Single nucleotide cleavage of the twister ribozyme. (a) The twister ribozyme does not require formation of the phylogenetically conserved stem P1 for efficient cleavage.32 Exemplary HPLC cleavage assay for a 5′‐truncated substrate RNA, showing that a single nucleotide (U5) is cleaved. Conditions: 2 mm MgCl₂, 100 mm KCl, 30 mm HEPES, pH 7.5, 23°C. (b) Cleavage kinetics of a twister ribozyme lacking stem P1 (‘mini‐twister’) analyzed by ensemble 2‐aminopurine (Ap) fluorescence spectroscopy. The nonconserved U5 was replaced by Ap (in red letters).

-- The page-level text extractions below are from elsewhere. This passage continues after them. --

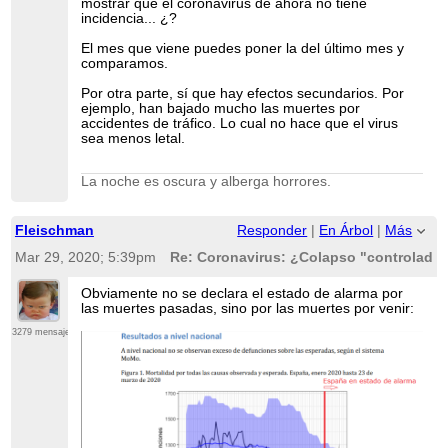
mostrar que el coronavirus de ahora no tiene
incidencia... ¿?
El mes que viene puedes poner la del último mes y
comparamos.
Por otra parte, sí que hay efectos secundarios. Por
ejemplo, han bajado mucho las muertes por
accidentes de tráfico. Lo cual no hace que el virus
sea menos letal.
La noche es oscura y alberga horrores.
Fleischman
Responder
|
En Árbol
|
Más
Mar 29, 2020; 5:39pm
Re: Coronavirus: ¿Colapso "controlado"
Obviamente no se declara el estado de alarma por
las muertes pasadas, sino por las muertes por venir:
3279 mensajes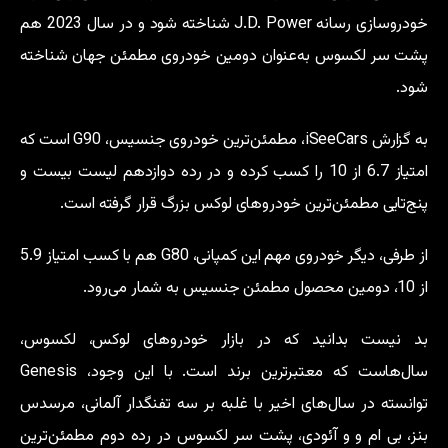
خودروسازی رسانه J.D. Power شناخته شود و در سال 2023 هم
پشت سر لکسوس به‌عنوان دومین خودروی مطمئن جهان شناخته
شود.
به گزارش iSeeCars، مطمئن‌ترین خودروی جنسیس، G90 است که
امتیاز 6.7 از 10 را کسب کرده و در رده دوازدهم لیست بیست و
پنج‌تایی مطمئن‌ترین خودروهای لوکس بزرگ قرار گرفته است.
از طرفی، دیگر خودروی مهم این کمپانی، G80 هم با کسب امتیاز 5.9
از 10، دومین محصول مطمئن جنسیس به شمار می‌رود.
بد نیست بدانید که در بازار خودروهای لوکس، لکسوس،
سال‌هاست که معتبرترین برند است. با این وجود، Genesis
توانسته در سال‌های اخیر با غلبه بر سه تفنگدار آلمانی، مرسدس
بنز، بی ام و و آئودی، پشت سر لکسوس در رده دوم مطمئن‌ترین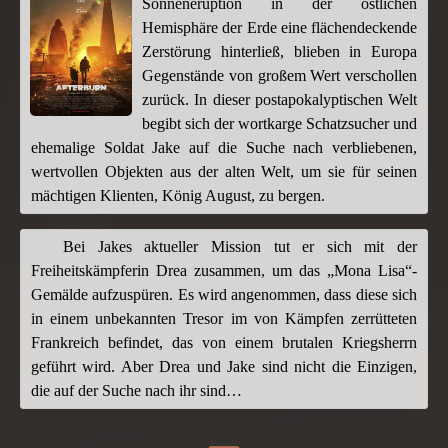
Sonneneruption in der östlichen
Hemisphäre der Erde eine flächendeckende
Zerstörung hinterließ, blieben in Europa
Gegenstände von großem Wert verschollen
zurück. In dieser postapokalyptischen Welt
begibt sich der wortkarge Schatzsucher und
ehemalige Soldat Jake auf die Suche nach verbliebenen,
wertvollen Objekten aus der alten Welt, um sie für seinen
mächtigen Klienten, König August, zu bergen.
Bei Jakes aktueller Mission tut er sich mit der
Freiheitskämpferin Drea zusammen, um das „Mona Lisa“-
Gemälde aufzuspüren. Es wird angenommen, dass diese sich
in einem unbekannten Tresor im von Kämpfen zerrütteten
Frankreich befindet, das von einem brutalen Kriegsherrn
geführt wird. Aber Drea und Jake sind nicht die Einzigen,
die auf der Suche nach ihr sind…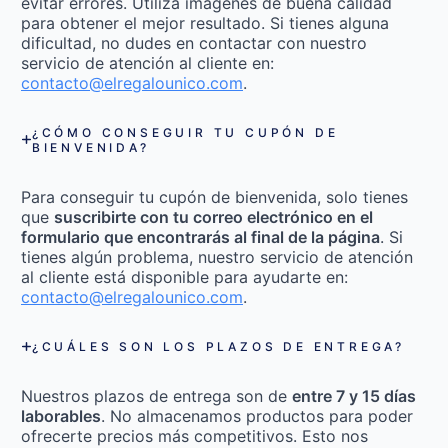
evitar errores. Utiliza imágenes de buena calidad
para obtener el mejor resultado. Si tienes alguna
dificultad, no dudes en contactar con nuestro
servicio de atención al cliente en:
contacto@elregalounico.com
.
¿CÓMO CONSEGUIR TU CUPÓN DE
BIENVENIDA?
Para conseguir tu cupón de bienvenida, solo tienes
que
suscribirte con tu correo electrónico en el
formulario que encontrarás al final de la página
. Si
tienes algún problema, nuestro servicio de atención
al cliente está disponible para ayudarte en:
contacto@elregalounico.com
.
¿CUÁLES SON LOS PLAZOS DE ENTREGA?
Nuestros plazos de entrega son de
entre 7 y 15 días
laborables
. No almacenamos productos para poder
ofrecerte precios más competitivos. Esto nos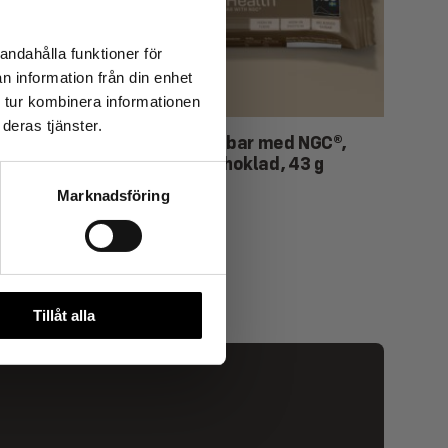
andahålla funktioner för
n information från din enhet
 tur kombinera informationen
deras tjänster.
GC®,
Reztart Proteinbar med NGC®,
2-pack
med smak av Choklad, 43 g
28
kr
Marknadsföring
Tillåt alla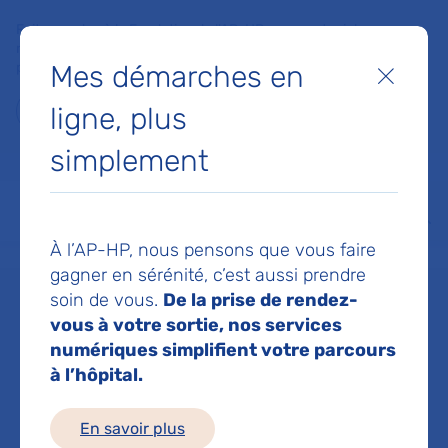
Faites un don à la Fondation de l'AP-HP pour soutenir la
recherche, l'innovation et la qualité de vie à l'hôpital pour les
Mes démarches en
patients et les soignants !
Fermer
ligne, plus
Je fais un don
simplement
MON AP-HP
FAIRE UN DON
NOS HÔPITAUX
Menu
Aff
À l’AP-HP, nous pensons que vous faire
Accueil
Dr BIGORGNE-MONTEZIN CLAUDE
gagner en sérénité, c’est aussi prendre
soin de vous.
De la prise de rendez-
Dr CLAUDE
vous à votre sortie, nos services
numériques simplifient votre parcours
à l’hôpital.
BIGORGNE-
En savoir plus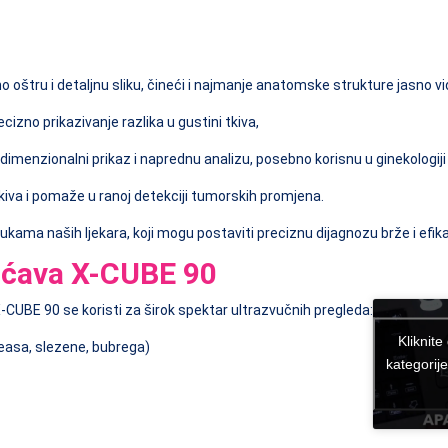
 oštru i detaljnu sliku, čineći i najmanje anatomske strukture jasno vid
zno prikazivanje razlika u gustini tkiva,
menzionalni prikaz i naprednu analizu, posebno korisnu u ginekologiji i 
tkiva i pomaže u ranoj detekciji tumorskih promjena.
ma naših ljekara, koji mogu postaviti preciznu dijagnozu brže i efikas
ućava X-CUBE 90
-CUBE 90 se koristi za širok spektar ultrazvučnih pregleda:
Kliknite
reasa, slezene, bubrega)
kategorij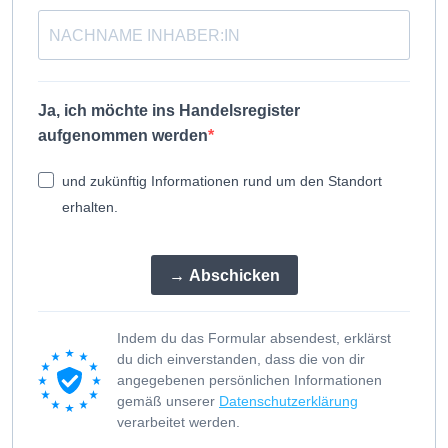
Ja, ich möchte ins Handelsregister
aufgenommen werden
und zukünftig Informationen rund um den Standort
erhalten.
‭→ Abschicken
Indem du das Formular absendest, erklärst
du dich einverstanden, dass die von dir
angegebenen persönlichen Informationen
gemäß unserer
Datenschutzerklärung
verarbeitet werden.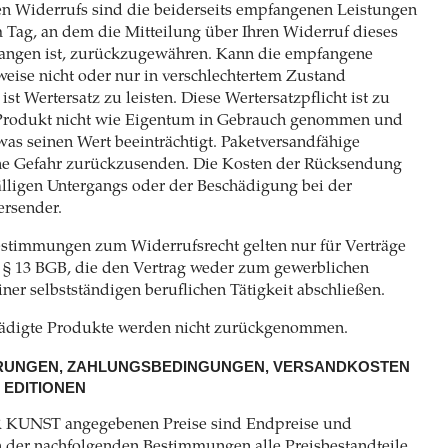
en Widerrufs sind die beiderseits empfangenen Leistungen
 Tag, an dem die Mitteilung über Ihren Widerruf dieses
gangen ist, zurückzugewähren. Kann die empfangene
weise nicht oder nur in verschlechtertem Zustand
st Wertersatz zu leisten. Diese Wertersatzpflicht ist zu
Produkt nicht wie Eigentum in Gebrauch genommen und
 was seinen Wert beeinträchtigt. Paketversandfähige
ene Gefahr zurückzusenden. Die Kosten der Rücksendung
älligen Untergangs oder der Beschädigung bei der
ersender.
estimmungen zum Widerrufsrecht gelten nur für Verträge
v. § 13 BGB, die den Vertrag weder zum gewerblichen
er selbstständigen beruflichen Tätigkeit abschließen.
chädigte Produkte werden nicht zurückgenommen.
DERUNGEN, ZAHLUNGSBEDINGUNGEN, VERSANDKOSTEN
 EDITIONEN
 KUNST angegebenen Preise sind Endpreise und
ch der nachfolgenden Bestimmungen alle Preisbestandteile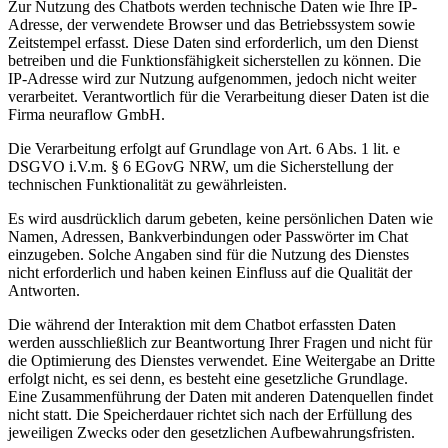
Zur Nutzung des Chatbots werden technische Daten wie Ihre IP-
Adresse, der verwendete Browser und das Betriebssystem sowie
Zeitstempel erfasst. Diese Daten sind erforderlich, um den Dienst
betreiben und die Funktionsfähigkeit sicherstellen zu können. Die
IP-Adresse wird zur Nutzung aufgenommen, jedoch nicht weiter
verarbeitet. Verantwortlich für die Verarbeitung dieser Daten ist die
Firma neuraflow GmbH.
Die Verarbeitung erfolgt auf Grundlage von Art. 6 Abs. 1 lit. e
DSGVO i.V.m. § 6 EGovG NRW, um die Sicherstellung der
technischen Funktionalität zu gewährleisten.
Es wird ausdrücklich darum gebeten, keine persönlichen Daten wie
Namen, Adressen, Bankverbindungen oder Passwörter im Chat
einzugeben. Solche Angaben sind für die Nutzung des Dienstes
nicht erforderlich und haben keinen Einfluss auf die Qualität der
Antworten.
Die während der Interaktion mit dem Chatbot erfassten Daten
werden ausschließlich zur Beantwortung Ihrer Fragen und nicht für
die Optimierung des Dienstes verwendet. Eine Weitergabe an Dritte
erfolgt nicht, es sei denn, es besteht eine gesetzliche Grundlage.
Eine Zusammenführung der Daten mit anderen Datenquellen findet
nicht statt. Die Speicherdauer richtet sich nach der Erfüllung des
jeweiligen Zwecks oder den gesetzlichen Aufbewahrungsfristen.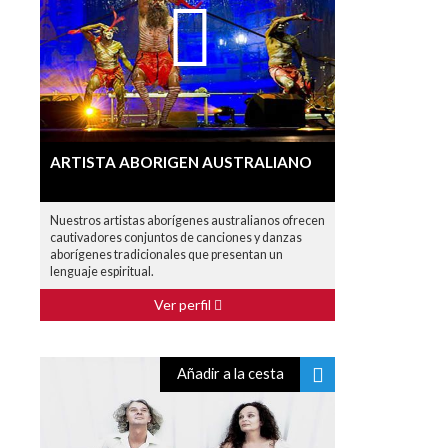
ARTISTA ABORIGEN AUSTRALIANO
Nuestros artistas aborígenes australianos ofrecen
cautivadores conjuntos de canciones y danzas
aborígenes tradicionales que presentan un
lenguaje espiritual.
Ver perfil
Añadir a la cesta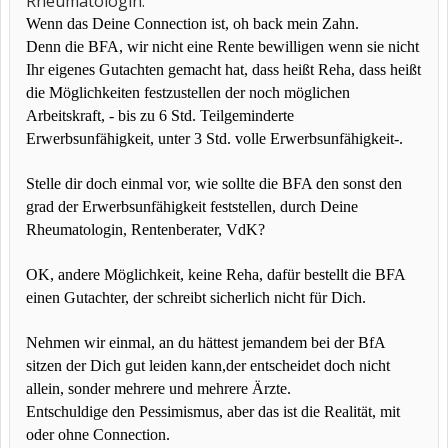
Rheumatologin.
Wenn das Deine Connection ist, oh back mein Zahn.
Denn die BFA, wir nicht eine Rente bewilligen wenn sie nicht
Ihr eigenes Gutachten gemacht hat, dass heißt Reha, dass heißt
die Möglichkeiten festzustellen der noch möglichen
Arbeitskraft, - bis zu 6 Std. Teilgeminderte
Erwerbsunfähigkeit, unter 3 Std. volle Erwerbsunfähigkeit-.
Stelle dir doch einmal vor, wie sollte die BFA den sonst den
grad der Erwerbsunfähigkeit feststellen, durch Deine
Rheumatologin, Rentenberater, VdK?
OK, andere Möglichkeit, keine Reha, dafür bestellt die BFA
einen Gutachter, der schreibt sicherlich nicht für Dich.
Nehmen wir einmal, an du hättest jemandem bei der BfA
sitzen der Dich gut leiden kann,
der entscheidet doch nicht
allein, sonder mehrere und mehrere Ärzte.
Entschuldige den Pessimismus, aber das ist die Realität, mit
oder ohne Connection.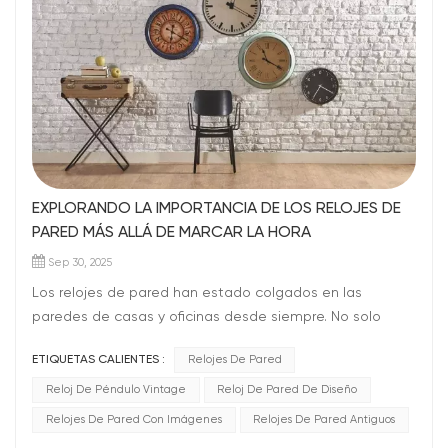
EXPLORANDO LA IMPORTANCIA DE LOS RELOJES DE
PARED MÁS ALLÁ DE MARCAR LA HORA
Sep 30, 2025
Los relojes de pared han estado colgados en las
paredes de casas y oficinas desde siempre. No solo
sirven para dar la hora; también embellecen el lugar.
ETIQUETAS CALIENTES :
Relojes De Pared
Incluso con todos nuestros aparatos sofisticados, los
relojes siguen siendo importantes. Es difícil imaginar un
Reloj De Péndulo Vintage
Reloj De Pared De Diseño
hogar sin un reloj de pared, ¿verdad? Hacen más que
Relojes De Pared Con Imágenes
Relojes De Pared Antiguos
simplemente marcar la hora: los relojes de pared nos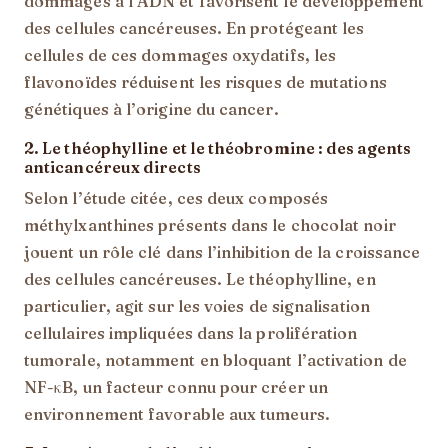
dommages à l’ADN et favorisent le développement
des cellules cancéreuses. En protégeant les
cellules de ces dommages oxydatifs, les
flavonoïdes réduisent les risques de mutations
génétiques à l’origine du cancer.
2.
Le théophylline et le théobromine : des agents
anticancéreux directs
Selon l’étude citée, ces deux composés
méthylxanthines présents dans le chocolat noir
jouent un rôle clé dans l’inhibition de la croissance
des cellules cancéreuses. Le théophylline, en
particulier, agit sur les voies de signalisation
cellulaires impliquées dans la prolifération
tumorale, notamment en bloquant l’activation de
NF-κB, un facteur connu pour créer un
environnement favorable aux tumeurs.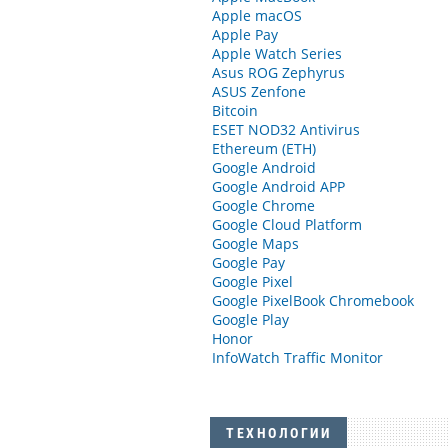
Apple macOS
Apple Pay
Apple Watch Series
Asus ROG Zephyrus
ASUS Zenfone
Bitcoin
ESET NOD32 Antivirus
Ethereum (ETH)
Google Android
Google Android APP
Google Chrome
Google Cloud Platform
Google Maps
Google Pay
Google Pixel
Google PixelBook Chromebook
Google Play
Honor
InfoWatch Traffic Monitor
ТЕХНОЛОГИИ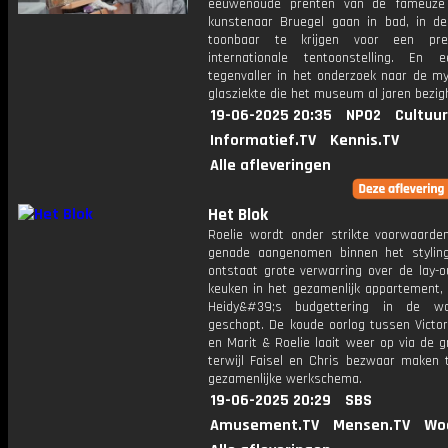
eeuwenoude prenten van de fameuze
kunstenaar Bruegel gaan in bad, in d
toonbaar te krijgen voor een prest
internationale tentoonstelling. En 
tegenvaller in het onderzoek naar de my
glasziekte die het museum al jaren bezig
19-06-2025 20:35
NPO2
Cultuur
Informatief.TV
Kennis.TV
Alle afleveringen
Het Blok
Roelie wordt onder strikte voorwaarde
genade aangenomen binnen het stylin
ontstaat grote verwarring over de lay-o
keuken in het gezamenlijk appartement,
Heidy&#39;s budgettering in de w
geschopt. De koude oorlog tussen Victo
en Marit & Roelie laait weer op via de 
terwijl Faisel en Chris bezwaar maken 
gezamenlijke werkschema.
19-06-2025 20:29
SBS
Amusement.TV
Mensen.TV
Wo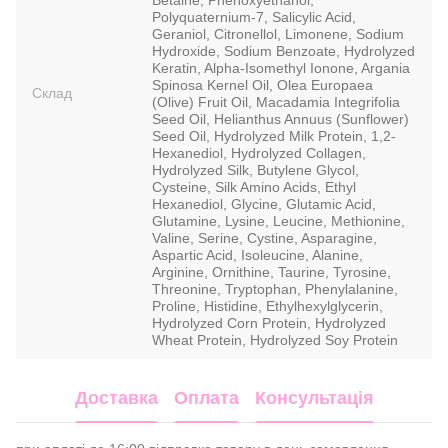
Polyquaternium-7, Salicylic Acid,
Geraniol, Citronellol, Limonene, Sodium
Hydroxide, Sodium Benzoate, Hydrolyzed
Keratin, Alpha-Isomethyl Ionone, Argania
Spinosa Kernel Oil, Olea Europaea
Склад
(Olive) Fruit Oil, Macadamia Integrifolia
Seed Oil, Helianthus Annuus (Sunflower)
Seed Oil, Hydrolyzed Milk Protein, 1,2-
Hexanediol, Hydrolyzed Collagen,
Hydrolyzed Silk, Butylene Glycol,
Cysteine, Silk Amino Acids, Ethyl
Hexanediol, Glycine, Glutamic Acid,
Glutamine, Lysine, Leucine, Methionine,
Valine, Serine, Cystine, Asparagine,
Aspartic Acid, Isoleucine, Alanine,
Arginine, Ornithine, Taurine, Tyrosine,
Threonine, Tryptophan, Phenylalanine,
Proline, Histidine, Ethylhexylglycerin,
Hydrolyzed Corn Protein, Hydrolyzed
Wheat Protein, Hydrolyzed Soy Protein
Доставка
Оплата
Консультація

Note that Ap fluorescence decreases during the course of cleavage; this observation hints at the very exposed and unshielded arrangement that the nucleobase has to adopt (active conformation) to become cleaved; conditions: c_RNA = 0.3 μM, 50 mM potassium 3‐(N‐morpholino)propanesulfonate (KMOPS), 100 mM KCl, 15°C, pH 7.5; mixing was performed manually in less than 2 seconds resulting in 10 mM Mg²⁺ concentration (see also Figure S2 in Ref 32).

Figure 6

Mechanistic proposal for phosphodiester cleavage in the twister ribozyme, exemplified for the env22 RNA. (a) Guanine‐48 can stabilize the transition state and may also be involved in activation of the U5 2′‐OH. The Mg²⁺ ion coordinated to the scissile phosphate (and additionally clamped to the successive phosphate unit) also stabilizes the transition state and may assist to neutralize the developing charge on the leaving O5′ through donation of a proton via a coordinated water molecule. (b) A further candidate for acting as general acid is adenine‐6. This adenine possesses a shifted pK _a of 5.1 as determined by NMR spectroscopy,32 and may donate its proton to the leaving O5′. From a structural perspective, however, only N3 is appropriately positioned in vicinity to O5′ (top), and not N1 (bottom inset); the latter representing the preferred protonation site of a protonated adenine (>96% versus 0.7% for N7/N3 according to reference 63). Additional studies are required to complete our understanding of the mechanism for twister ribozymes that most likely use a combination of catalytic strategies as discussed in the main text.

Figure 7

Comparison to pistol and hammerhead ribozymes—active sites and the to‐be‐cleaved dinucleotide units (the latter highlighted in yellow). (a) dG–U arrangement in the 2.7 Å resolution structure of the env25 pistol ribozyme (PDB: 5K7V) with emphasis on the position of the C2′ of dG relative to the P—O5′ bond (for a presentation with modeled 2′‐OH on C2′, see Ref 53). (b) dC–U arrangement in the 3.0 Å resolution structure of the RzB hammerhead ribozyme (PDB: 5DI2).40 Directions for in‐line attack of the O2′ nucleophile at the to‐be‐cleaved P—O5′ bond are indicated by cyan arrows. C2′ positions (where the 2′‐OH nucleophiles are attached in the corresponding functional RNAs) are indicated by black arrows; τ describes the angle O2′ (of nucleotide N − 1) to P–O5′ (of nucleotide N + 1) according to reference 22: in‐line alignment implies a τ of 180°.